WRITTEN EXERCISE 1:
Please retype everything in the podcast excerpt from "So, let’s talk" down to "event last year.".
WRITTEN EXERCISE 2:
According to the podcast excerpt, in what city was the annual sales kickoff held in person last year?

======== SELECTED PASSAGE ========

So, let’s talk a little bit about our ongoing series of discover, classify, and engage. Today we’re going to talk about engage. I’ll do a quick recap of what we’re going through here. But before we do that, I want to make a quick note and shout out to everyone at Sprinklr. This is our annual sales kickoff, also known as ASKO — annual sales kickoff. And this week, last year, we were all in person in Orlando. It’s a super fun event. On stage, there’s lots of music, people get together, everyone has a beer and connects. Has breakfast. A lot of customers are there so we had a lot of customer meetings as well. It was a great event last year.
And this year, of course, we’re doing it virtually. And you know what, it’s been a pretty cool event. It’s amazing. The fidelity of the virtual only experience is pretty high. We had day one, a bunch of different executive meetings. Day two, I hosted it, which was incredibly fun and a great honor. Had a bunch of customers talking about their experiences with Sprinklr and some of the great things we were doing for them in terms of generating revenue, reducing costs, and managing risk. And then day three today, we started the day with some seller stories. And then I led a live customer panel with about five of the customers from the previous day. We did a back-and-forth discussion on a variety of topics, including the modern customer, how things are changing, what is the pain above the noise inside their organization, key strategic thrusts, and then how to think through the buying structure, which is why anything, why now, and why Sprinklr.
It was a really great session. And I have thanked the participants a number of times. And if they’re listening, thank you again, you were amazing. And I’m getting nothing but super fantastic feedback from the team who have been inspired and motivated to double their efforts even more. So always a great week.
Tomorrow’s our award show, which is always a lot of fun. And it’ll be a highly produced and very interesting number led by our very own Joe and Tony who actually do a daily video show. So it puts this podcast to shame. They actually do a video every single day for the Sprinklr population, which is pretty amazing.
Let me talk a little bit about where we’ve been going. So again, going back, Marc Pritchard, CMO, or Chief Brand Officer, excuse me, at P&G. He had the quote from about a year and a half ago at Cannes, where he said, we’re reinventing marketing as we know it. We’re reinventing media from mass blast to mass one-to-one precision. And the thing I’m sort of talking about here is how do you create a mass one-to-one marketing platform.

======== SUPPLIED INFORMATION ========

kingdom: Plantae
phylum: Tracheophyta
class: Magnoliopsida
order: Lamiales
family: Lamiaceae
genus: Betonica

========

COMPLETE OUTPUT 1:
So, let’s talk a little bit about our ongoing series of discover, classify, and engage. Today we’re going to talk about engage. I’ll do a quick recap of what we’re going through here. But before we do that, I want to make a quick note and shout out to everyone at Sprinklr. This is our annual sales kickoff, also known as ASKO — annual sales kickoff. And this week, last year, we were all in person in Orlando. It’s a super fun event. On stage, there’s lots of music, people get together, everyone has a beer and connects. Has breakfast. A lot of customers are there so we had a lot of customer meetings as well. It was a great event last year.

COMPLETE OUTPUT 2:
Orlando